====== DATA EXCERPTS

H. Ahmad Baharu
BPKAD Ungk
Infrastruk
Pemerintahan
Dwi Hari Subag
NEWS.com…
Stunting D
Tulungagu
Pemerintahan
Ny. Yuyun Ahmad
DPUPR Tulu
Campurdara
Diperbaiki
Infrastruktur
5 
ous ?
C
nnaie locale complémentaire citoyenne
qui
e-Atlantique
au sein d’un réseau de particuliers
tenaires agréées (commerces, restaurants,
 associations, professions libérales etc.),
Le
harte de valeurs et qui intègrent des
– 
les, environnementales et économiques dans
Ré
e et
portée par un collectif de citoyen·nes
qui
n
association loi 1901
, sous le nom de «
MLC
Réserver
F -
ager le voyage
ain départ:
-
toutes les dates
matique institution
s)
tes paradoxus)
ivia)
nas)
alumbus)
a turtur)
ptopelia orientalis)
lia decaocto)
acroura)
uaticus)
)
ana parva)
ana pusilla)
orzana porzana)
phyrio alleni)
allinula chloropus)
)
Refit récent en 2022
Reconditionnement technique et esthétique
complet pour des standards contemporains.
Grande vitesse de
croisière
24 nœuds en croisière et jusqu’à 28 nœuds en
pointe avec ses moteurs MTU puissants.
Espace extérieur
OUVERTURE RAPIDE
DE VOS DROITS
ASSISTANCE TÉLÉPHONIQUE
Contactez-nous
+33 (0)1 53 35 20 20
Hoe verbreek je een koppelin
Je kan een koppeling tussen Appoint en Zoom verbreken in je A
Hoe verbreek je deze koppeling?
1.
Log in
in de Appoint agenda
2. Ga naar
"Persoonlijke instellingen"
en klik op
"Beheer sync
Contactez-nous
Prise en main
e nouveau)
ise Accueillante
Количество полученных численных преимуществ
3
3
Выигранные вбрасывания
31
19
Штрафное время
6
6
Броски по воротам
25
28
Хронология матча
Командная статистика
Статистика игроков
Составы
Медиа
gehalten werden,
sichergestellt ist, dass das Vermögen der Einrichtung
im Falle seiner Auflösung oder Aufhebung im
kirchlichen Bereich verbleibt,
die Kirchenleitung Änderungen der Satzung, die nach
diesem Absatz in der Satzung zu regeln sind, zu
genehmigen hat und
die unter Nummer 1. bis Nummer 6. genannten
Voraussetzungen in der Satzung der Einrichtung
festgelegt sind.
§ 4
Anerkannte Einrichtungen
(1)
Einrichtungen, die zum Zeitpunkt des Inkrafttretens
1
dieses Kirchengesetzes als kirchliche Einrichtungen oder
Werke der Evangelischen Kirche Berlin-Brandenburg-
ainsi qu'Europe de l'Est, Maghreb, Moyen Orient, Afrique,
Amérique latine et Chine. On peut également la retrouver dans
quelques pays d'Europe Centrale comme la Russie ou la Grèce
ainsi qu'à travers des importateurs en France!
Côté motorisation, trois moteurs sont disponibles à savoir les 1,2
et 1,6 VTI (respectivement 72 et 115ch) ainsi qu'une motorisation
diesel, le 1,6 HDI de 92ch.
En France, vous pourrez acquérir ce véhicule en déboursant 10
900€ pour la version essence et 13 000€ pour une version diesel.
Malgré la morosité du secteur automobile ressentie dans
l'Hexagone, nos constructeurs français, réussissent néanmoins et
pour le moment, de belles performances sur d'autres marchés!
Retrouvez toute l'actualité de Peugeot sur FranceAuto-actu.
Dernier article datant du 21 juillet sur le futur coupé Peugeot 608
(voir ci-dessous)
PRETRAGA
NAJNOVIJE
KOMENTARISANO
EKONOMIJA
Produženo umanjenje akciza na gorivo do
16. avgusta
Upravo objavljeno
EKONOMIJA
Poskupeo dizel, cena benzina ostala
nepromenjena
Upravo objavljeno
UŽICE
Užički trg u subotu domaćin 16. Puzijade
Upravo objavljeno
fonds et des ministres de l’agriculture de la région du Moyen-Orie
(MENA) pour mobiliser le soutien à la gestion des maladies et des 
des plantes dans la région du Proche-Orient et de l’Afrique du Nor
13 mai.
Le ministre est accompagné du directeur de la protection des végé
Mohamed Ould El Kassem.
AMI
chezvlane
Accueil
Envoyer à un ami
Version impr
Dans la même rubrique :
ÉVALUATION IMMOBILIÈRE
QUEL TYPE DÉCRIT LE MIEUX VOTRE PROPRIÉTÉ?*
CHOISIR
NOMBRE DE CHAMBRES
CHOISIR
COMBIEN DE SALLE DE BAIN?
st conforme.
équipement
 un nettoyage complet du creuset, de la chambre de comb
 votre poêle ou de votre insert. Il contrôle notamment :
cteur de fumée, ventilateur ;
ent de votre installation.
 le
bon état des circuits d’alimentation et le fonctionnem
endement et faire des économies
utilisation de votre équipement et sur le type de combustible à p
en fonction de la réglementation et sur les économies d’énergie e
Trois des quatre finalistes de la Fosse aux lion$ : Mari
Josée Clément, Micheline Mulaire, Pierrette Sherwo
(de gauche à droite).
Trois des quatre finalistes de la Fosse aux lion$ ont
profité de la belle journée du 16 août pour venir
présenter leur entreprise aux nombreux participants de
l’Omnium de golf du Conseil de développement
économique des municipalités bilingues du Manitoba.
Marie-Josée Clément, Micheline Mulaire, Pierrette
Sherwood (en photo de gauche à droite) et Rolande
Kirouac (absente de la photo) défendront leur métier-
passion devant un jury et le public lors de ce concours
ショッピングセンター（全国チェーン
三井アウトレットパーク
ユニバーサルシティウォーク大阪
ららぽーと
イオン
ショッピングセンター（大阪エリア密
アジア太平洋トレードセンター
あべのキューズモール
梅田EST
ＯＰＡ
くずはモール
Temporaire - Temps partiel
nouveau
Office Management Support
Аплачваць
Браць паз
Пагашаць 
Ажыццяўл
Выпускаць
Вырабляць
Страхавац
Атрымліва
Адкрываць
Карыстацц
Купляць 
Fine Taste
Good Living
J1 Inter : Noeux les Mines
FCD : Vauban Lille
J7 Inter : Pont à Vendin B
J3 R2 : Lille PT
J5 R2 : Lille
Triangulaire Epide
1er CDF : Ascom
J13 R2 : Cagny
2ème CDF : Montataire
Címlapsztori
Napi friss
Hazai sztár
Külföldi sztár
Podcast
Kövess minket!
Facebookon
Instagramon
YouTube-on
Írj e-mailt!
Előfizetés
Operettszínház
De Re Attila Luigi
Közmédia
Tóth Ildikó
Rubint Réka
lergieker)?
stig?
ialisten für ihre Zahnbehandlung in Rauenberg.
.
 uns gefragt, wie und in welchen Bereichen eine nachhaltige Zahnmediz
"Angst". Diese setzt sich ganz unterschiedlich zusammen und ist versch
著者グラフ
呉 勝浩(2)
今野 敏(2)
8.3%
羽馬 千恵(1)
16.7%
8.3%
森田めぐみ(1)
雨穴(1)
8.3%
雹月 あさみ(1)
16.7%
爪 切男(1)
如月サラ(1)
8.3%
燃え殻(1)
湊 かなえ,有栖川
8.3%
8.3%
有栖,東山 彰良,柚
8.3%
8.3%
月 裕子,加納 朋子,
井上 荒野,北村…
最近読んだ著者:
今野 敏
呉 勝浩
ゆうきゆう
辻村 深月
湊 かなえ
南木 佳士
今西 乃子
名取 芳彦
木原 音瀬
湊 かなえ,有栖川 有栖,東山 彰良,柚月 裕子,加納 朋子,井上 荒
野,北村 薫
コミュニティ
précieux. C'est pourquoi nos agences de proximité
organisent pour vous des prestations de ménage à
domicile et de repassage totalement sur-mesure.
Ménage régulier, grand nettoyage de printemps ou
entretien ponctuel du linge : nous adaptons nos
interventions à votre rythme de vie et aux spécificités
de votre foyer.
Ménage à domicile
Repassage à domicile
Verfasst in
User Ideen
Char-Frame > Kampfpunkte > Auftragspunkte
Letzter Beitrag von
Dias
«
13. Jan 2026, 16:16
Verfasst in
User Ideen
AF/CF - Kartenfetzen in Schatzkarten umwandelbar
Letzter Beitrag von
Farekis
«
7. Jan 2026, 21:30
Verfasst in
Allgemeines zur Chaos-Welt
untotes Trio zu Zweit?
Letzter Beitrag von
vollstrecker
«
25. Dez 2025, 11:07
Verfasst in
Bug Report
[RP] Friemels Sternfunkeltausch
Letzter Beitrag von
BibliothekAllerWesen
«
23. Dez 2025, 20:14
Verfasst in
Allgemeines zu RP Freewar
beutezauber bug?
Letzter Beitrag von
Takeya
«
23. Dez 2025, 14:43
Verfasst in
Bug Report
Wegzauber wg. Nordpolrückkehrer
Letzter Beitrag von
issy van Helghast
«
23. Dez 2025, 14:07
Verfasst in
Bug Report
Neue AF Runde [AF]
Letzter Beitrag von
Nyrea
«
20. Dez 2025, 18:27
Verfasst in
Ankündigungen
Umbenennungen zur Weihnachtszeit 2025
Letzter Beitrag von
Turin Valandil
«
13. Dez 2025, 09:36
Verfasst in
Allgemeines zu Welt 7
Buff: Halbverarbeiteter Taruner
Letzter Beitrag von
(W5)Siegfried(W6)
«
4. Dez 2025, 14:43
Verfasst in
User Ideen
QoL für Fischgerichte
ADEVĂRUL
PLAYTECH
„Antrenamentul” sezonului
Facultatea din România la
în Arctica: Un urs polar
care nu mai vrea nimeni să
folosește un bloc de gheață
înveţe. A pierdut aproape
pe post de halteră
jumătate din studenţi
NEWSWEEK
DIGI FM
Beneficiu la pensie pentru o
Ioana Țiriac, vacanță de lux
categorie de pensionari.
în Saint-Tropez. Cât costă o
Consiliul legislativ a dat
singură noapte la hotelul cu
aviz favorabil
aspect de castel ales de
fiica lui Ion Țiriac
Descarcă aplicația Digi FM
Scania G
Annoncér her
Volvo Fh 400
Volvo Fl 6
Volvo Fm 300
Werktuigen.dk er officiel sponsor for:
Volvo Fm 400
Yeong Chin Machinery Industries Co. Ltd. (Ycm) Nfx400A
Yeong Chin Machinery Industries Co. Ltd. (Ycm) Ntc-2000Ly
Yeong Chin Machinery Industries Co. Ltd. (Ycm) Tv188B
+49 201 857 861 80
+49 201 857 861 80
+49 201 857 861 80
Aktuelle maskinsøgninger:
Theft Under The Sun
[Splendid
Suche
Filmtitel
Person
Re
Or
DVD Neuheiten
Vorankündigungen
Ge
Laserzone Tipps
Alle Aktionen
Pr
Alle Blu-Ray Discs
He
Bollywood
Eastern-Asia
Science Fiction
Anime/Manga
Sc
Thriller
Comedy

============

Repeat the data word for word, from its very first line through the line that contains "sichergestellt ist, dass", including both of those lines.

• **ANSWER SECTION**:
H. Ahmad Baharu
BPKAD Ungk
Infrastruk
Pemerintahan
Dwi Hari Subag
NEWS.com…
Stunting D
Tulungagu
Pemerintahan
Ny. Yuyun Ahmad
DPUPR Tulu
Campurdara
Diperbaiki
Infrastruktur
5 
ous ?
C
nnaie locale complémentaire citoyenne
qui
e-Atlantique
au sein d’un réseau de particuliers
tenaires agréées (commerces, restaurants,
 associations, professions libérales etc.),
Le
harte de valeurs et qui intègrent des
– 
les, environnementales et économiques dans
Ré
e et
portée par un collectif de citoyen·nes
qui
n
association loi 1901
, sous le nom de «
MLC
Réserver
F -
ager le voyage
ain départ:
-
toutes les dates
matique institution
s)
tes paradoxus)
ivia)
nas)
alumbus)
a turtur)
ptopelia orientalis)
lia decaocto)
acroura)
uaticus)
)
ana parva)
ana pusilla)
orzana porzana)
phyrio alleni)
allinula chloropus)
)
Refit récent en 2022
Reconditionnement technique et esthétique
complet pour des standards contemporains.
Grande vitesse de
croisière
24 nœuds en croisière et jusqu’à 28 nœuds en
pointe avec ses moteurs MTU puissants.
Espace extérieur
OUVERTURE RAPIDE
DE VOS DROITS
ASSISTANCE TÉLÉPHONIQUE
Contactez-nous
+33 (0)1 53 35 20 20
Hoe verbreek je een koppelin
Je kan een koppeling tussen Appoint en Zoom verbreken in je A
Hoe verbreek je deze koppeling?
1.
Log in
in de Appoint agenda
2. Ga naar
"Persoonlijke instellingen"
en klik op
"Beheer sync
Contactez-nous
Prise en main
e nouveau)
ise Accueillante
Количество полученных численных преимуществ
3
3
Выигранные вбрасывания
31
19
Штрафное время
6
6
Броски по воротам
25
28
Хронология матча
Командная статистика
Статистика игроков
Составы
Медиа
gehalten werden,
sichergestellt ist, dass das Vermögen der Einrichtung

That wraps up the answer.